▶ **PROBLEM REQUIREMENTS**
Copy each line below exactly and leave the pictures out.
#####
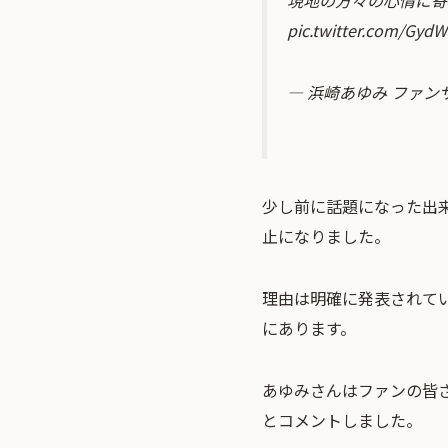
現地の方々の心情に寄
pic.twitter.com/Gyd
— 浜崎あゆみ ファンサイト 
少し前に話題になった出
止になりました。
理由は明確に発表されて
にあります。
あゆみさんはファンの皆
とコメントしました。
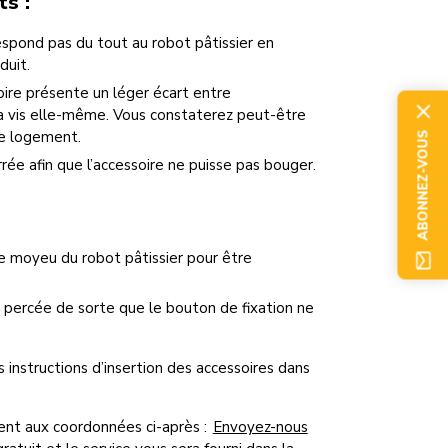
ts :
respond pas du tout au robot pâtissier en
duit.
oire présente un léger écart entre
 la vis elle-même. Vous constaterez peut-être
le logement.
ABONNEZ-VOUS
rée afin que l’accessoire ne puisse pas bouger.
 le moyeu du robot pâtissier pour être
é percée de sorte que le bouton de fixation ne
nstructions d’insertion des accessoires dans
lient aux coordonnées ci-après :
Envoyez-nous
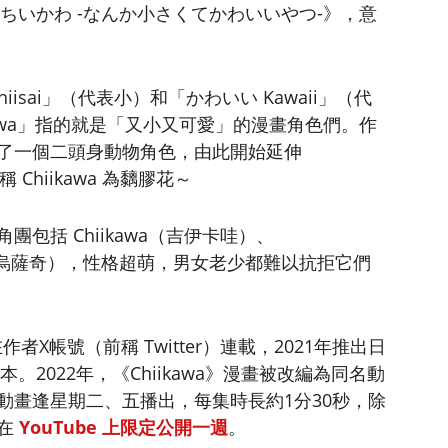
為《ちいかわ -なんか小さくてかわいいやつ-》，意
hiisai」（代表小）和「かわいい Kawaii」（代
kawa」指的就是「又小又可愛」的漫畫角色們。作
了一個二頭身動物角色，由此開始延伸
 Chiikawa 為黐膠花～
包括 Chiikawa（吉伊卡哇）、
agi（烏薩奇），性格超萌，男女老少都難以抗拒它們
在作者X帳號（前稱 Twitter）連載，2021年推出日
。2022年，《Chiikawa》漫畫被改編為同名動
動畫逢星期二、五播出，每集時長約1分30秒，除
也在
YouTube 上限定公開一週
。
#####
▶ **EXERCISE RESULT**
現地の方々の心情に寄
pic.twitter.com/Gyd
— 浜崎あゆみ ファンサイト 
少し前に話題になった出
止になりました。
理由は明確に発表されて
にあります。
あゆみさんはファンの皆
とコメントしました。
ts :
respond pas du tout au robot pâtissier en
duit.
oire présente un léger écart entre
 la vis elle-même. Vous constaterez peut-être
le logement.
ABONNEZ-VOUS
rée afin que l’accessoire ne puisse pas bouger.
 le moyeu du robot pâtissier pour être
é percée de sorte que le bouton de fixation ne
nstructions d’insertion des accessoires dans
lient aux coordonnées ci-après :
Envoyez-nous
為《ちいかわ -なんか小さくてかわいいやつ-》，意
hiisai」（代表小）和「かわいい Kawaii」（代
kawa」指的就是「又小又可愛」的漫畫角色們。作
了一個二頭身動物角色，由此開始延伸
 Chiikawa 為黐膠花～
包括 Chiikawa（吉伊卡哇）、
agi（烏薩奇），性格超萌，男女老少都難以抗拒它們
在作者X帳號（前稱 Twitter）連載，2021年推出日
。2022年，《Chiikawa》漫畫被改編為同名動
動畫逢星期二、五播出，每集時長約1分30秒，除
也在
YouTube 上限定公開一週
。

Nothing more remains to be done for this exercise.